TRECHO CITADO:
Em Portugal, o divórcio pode ser por mútuo consentimento ou sem consentimento de um dos cônjuges. No primeiro caso, "O divórcio por mútuo consentimento pode ser instaurado a todo tempo na conservatória do registo civil, mediante requerimento assinado pelos cônjuges ou seus procuradores,...". No segundo caso, se o casal não tiver conseguido um acordo, o divórcio será instaurado perante o tribunal, conforme as disposições dos artigos 1773º e 1775º do Código Civil, com a nova redação que lhes deu a Lei nº 61/2008, de 31 de outubro.
O Código Civil alemão (BGB) prevê o divórcio para os que vivem juntos há um ano e a continuação do casamento representa para o cônjuge demandante um grave prejuízo (§ 1565-2). Se os cônjuges vivem separados há um ano, ambos podem solicitar o divórcio ou o demandado concorda com o pedido (§ 1566-1). Presume-se de maneira incontestável o fracasso do casamento se os cônjuges vivem separados há três anos (§ 1566-2).

PARTE DOS DADOS:
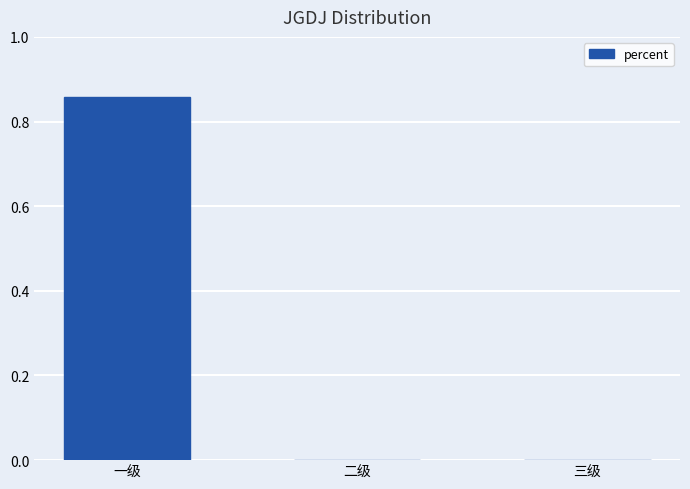

Which category has the highest value across all series?

一级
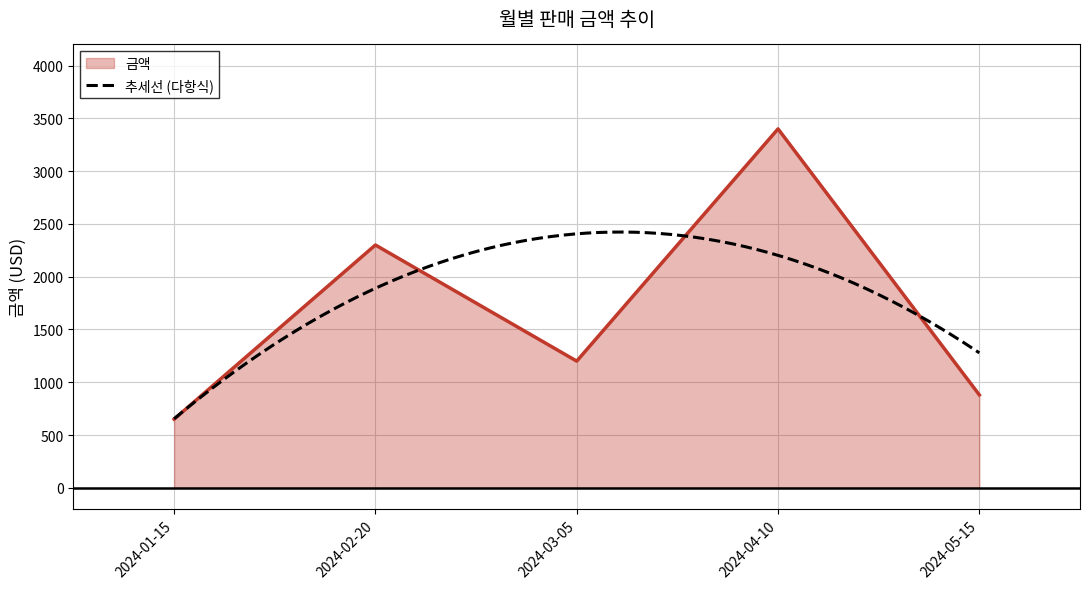

List the labels in order of value, largest first.

2024-04-10, 2024-02-20, 2024-03-05, 2024-05-15, 2024-01-15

TAREFAS A FAZER:
A – Indique todos os parágrafos do Código Civil alemão (BGB) que o trecho sobre o divórcio menciona.
B – Repita o trecho sobre o divórcio desde "O Código Civil alemão" até "anos (§ 1566-2).", inclusive.
Não é preciso usar os dados.

RESPOSTAS DADAS:
A – § 1565-2; § 1566-1; § 1566-2

B –
O Código Civil alemão (BGB) prevê o divórcio para os que vivem juntos há um ano e a continuação do casamento representa para o cônjuge demandante um grave prejuízo (§ 1565-2). Se os cônjuges vivem separados há um ano, ambos podem solicitar o divórcio ou o demandado concorda com o pedido (§ 1566-1). Presume-se de maneira incontestável o fracasso do casamento se os cônjuges vivem separados há três anos (§ 1566-2).